Zillow Inc., which has never made a profit, is another beneficiary of strong investor demand for the latest crop of

Internet stocks. Zillow’s shares tripled in their trading debut on the Nasdaq stock market. Zillow had set a price of $20 for its stock late Tuesday. The shares rose as high as $60 before settling back to $35.77 at the close of trading, valuing the Seattle-based company at about $1 billion.

The weak housing market didn’t hurt Zillow’s IPO. Figures released Wednesday show that Americans are buying homes at the weakest pace in 14 years.

Zillow’s initial public offering follows filings by high-profile Internet companies ranging from daily deals site Groupon Inc. and the professional networking service LinkedIn Corp. Though these Internet-based companies are generating a lot of IPO euphoria, the attention they receive on their initial day of trading has not guaranteed success. Pandora Inc., the online radio service, has seen it shares fluctuate wildly.
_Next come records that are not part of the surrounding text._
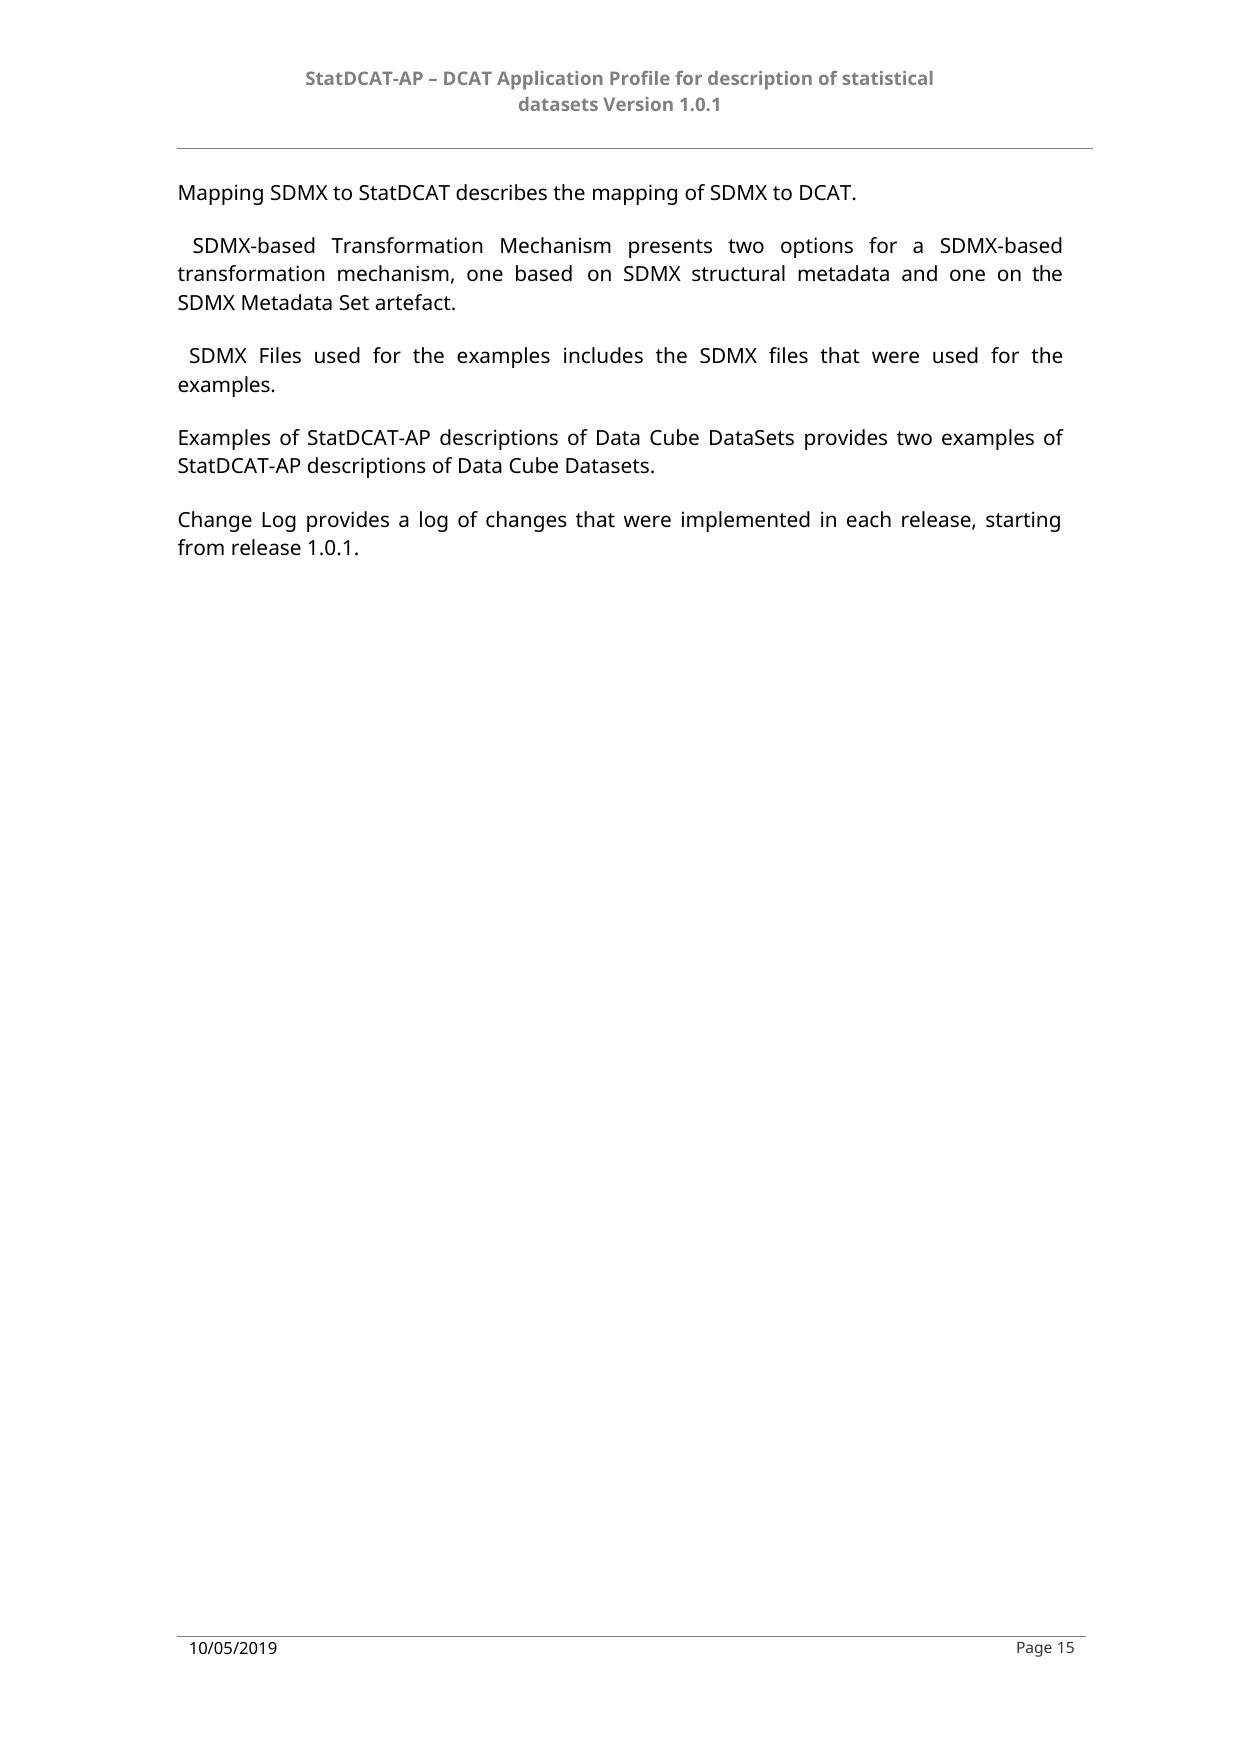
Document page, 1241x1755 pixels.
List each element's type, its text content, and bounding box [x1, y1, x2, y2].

text Annex VIII provides a log of changes that were implemented in each release, starting from release 1.0.1. [177, 505, 1063, 562]
text Annex VII provides two examples of StatDCAT-AP descriptions of Data Cube Datasets. [177, 423, 1063, 480]
text Annex V presents two options for a SDMX-based transformation mechanism, one based on SDMX structural metadata and one on the SDMX Metadata Set artefact. [177, 231, 1063, 316]
text Annex VI includes the SDMX files that were used for the examples. [177, 341, 1063, 398]
text Annex IV describes the mapping of SDMX to DCAT. [177, 178, 1063, 206]
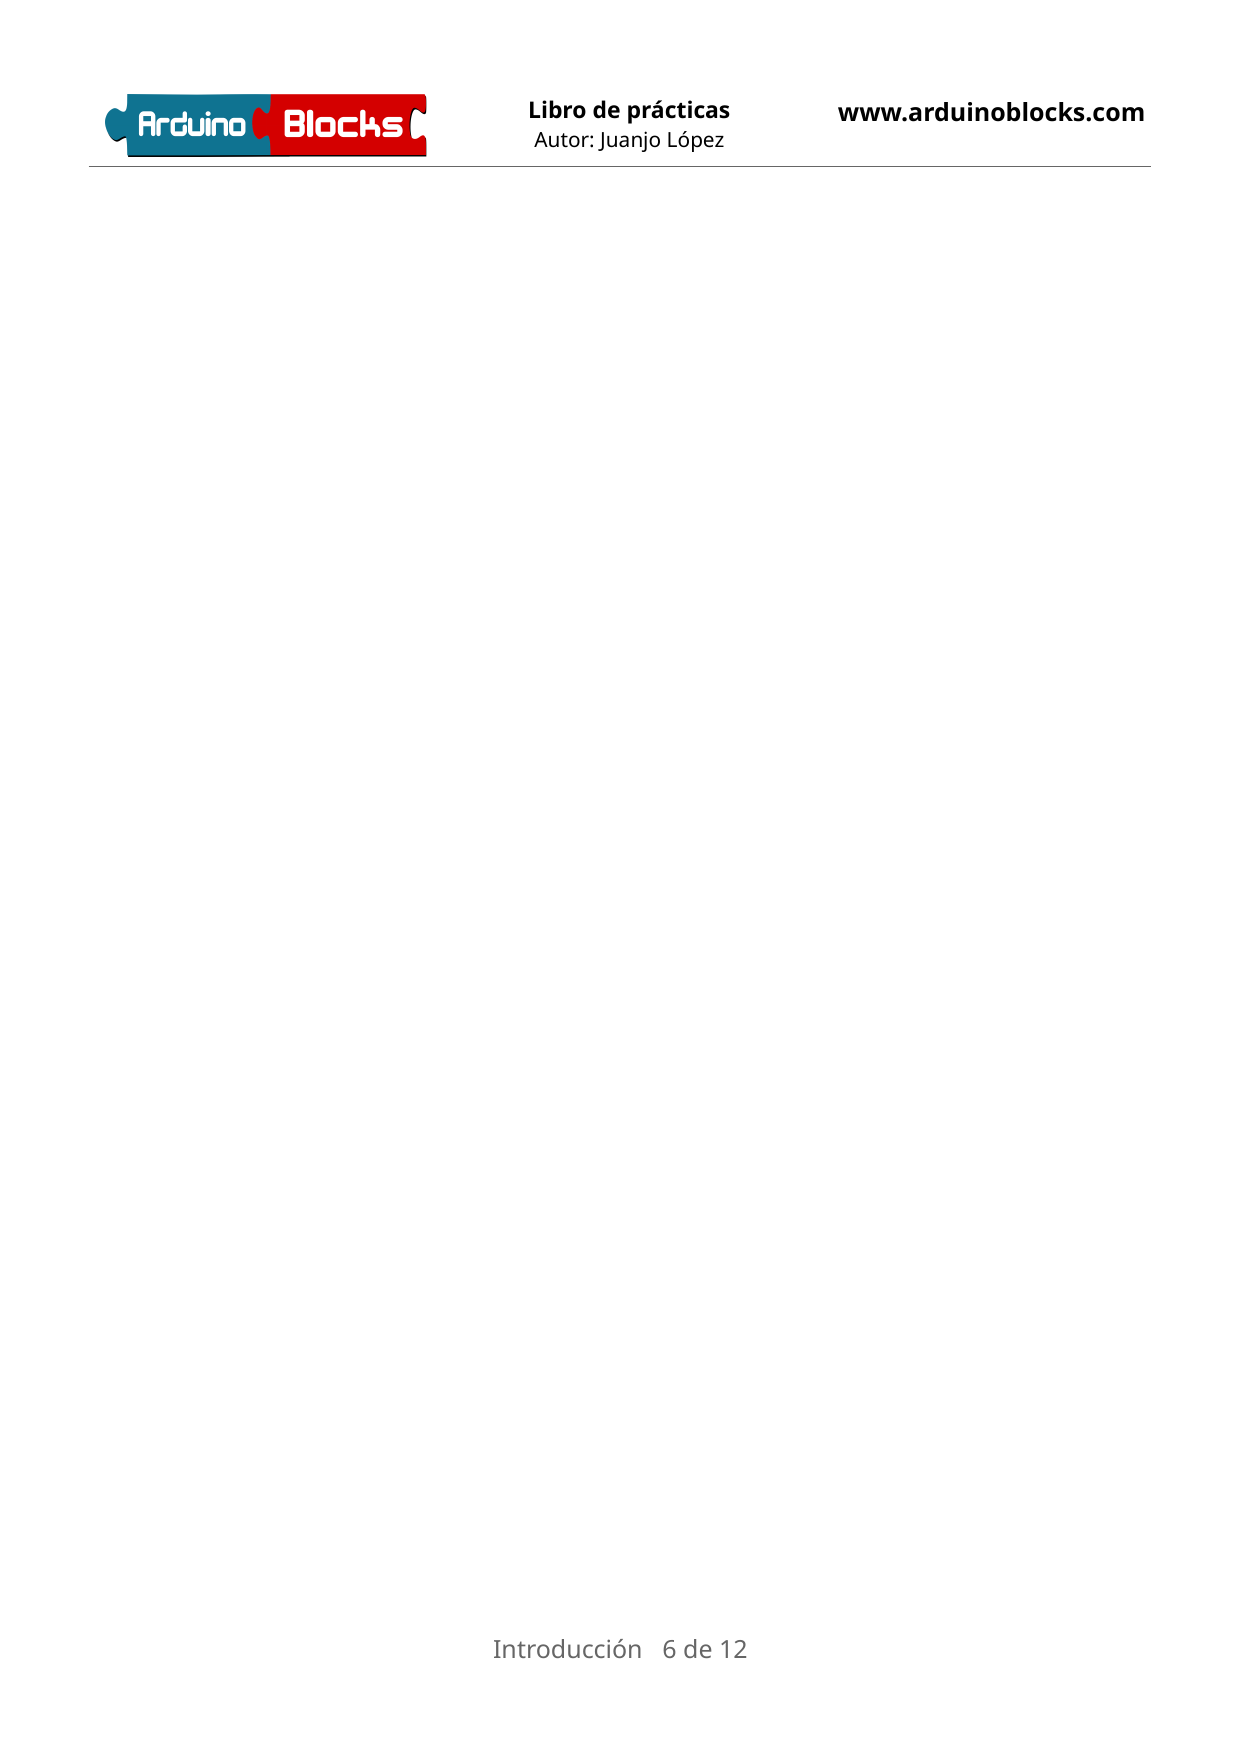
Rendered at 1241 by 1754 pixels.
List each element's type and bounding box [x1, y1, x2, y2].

picture [105, 94, 427, 157]
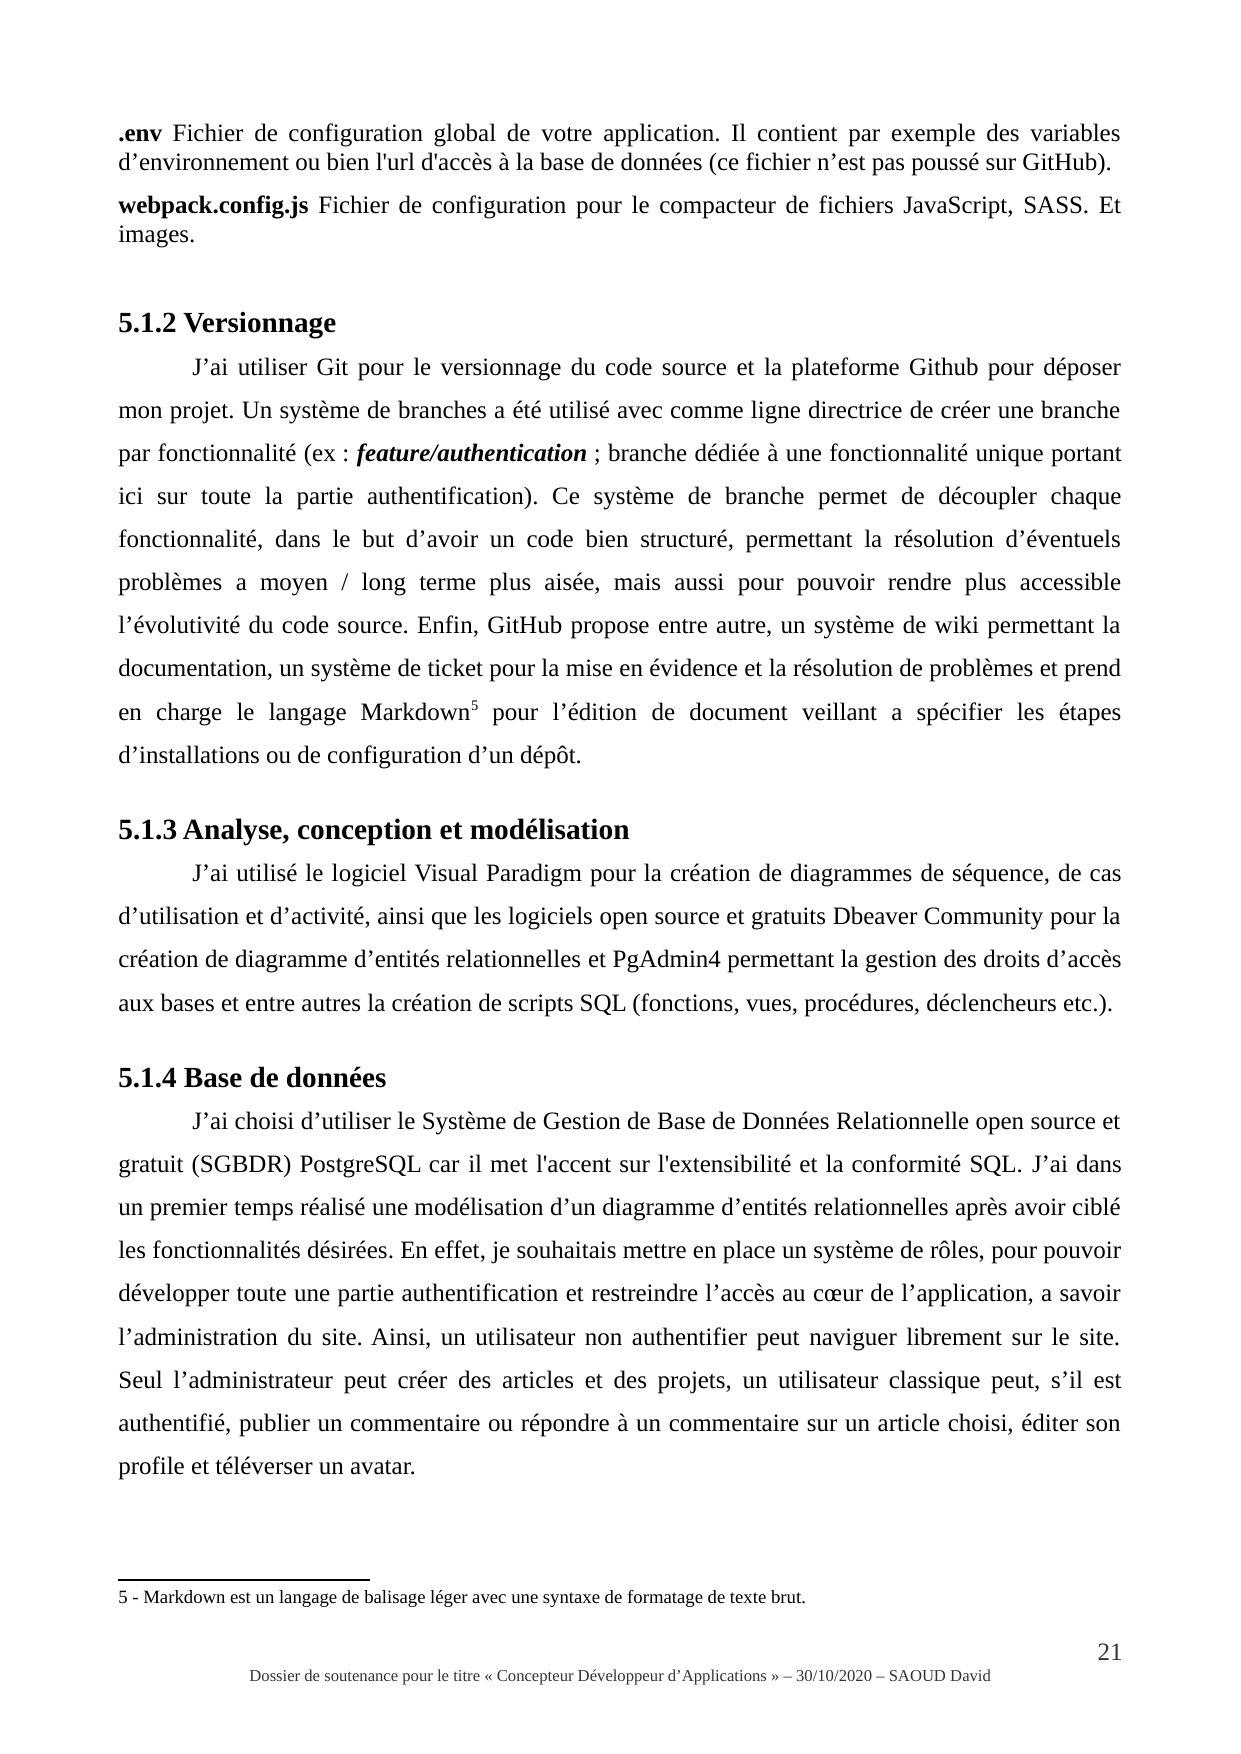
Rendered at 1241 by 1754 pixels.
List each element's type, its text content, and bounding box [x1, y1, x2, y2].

“Investors are very keyed up on business models that integrate the Internet into their main platform and have mobile apps,” said David Menlow, the founder and president of research company IPO financial.

Founded in 2004, Zillow provides online listings for more than 100 million homes that are either for sale or for rent. A feature called “Zestimate” helps estimate property values, so that people can see how much homes in their neighborhood–or desired neighborhood– are worth. Zillow calculates the figure by taking available data, most of it public, and entering it into a formula that takes into account hundreds of such details as how many bathrooms or bedrooms a home has or where it is located.

Zillow makes money from advertising, by real estate professionals as well as mortgage companies and brands such as phone or insurance companies. Spencer Rascoff, Zillow’s 35-year-old CEO, said the volatile housing market has actually helped the company grow its ad revenue.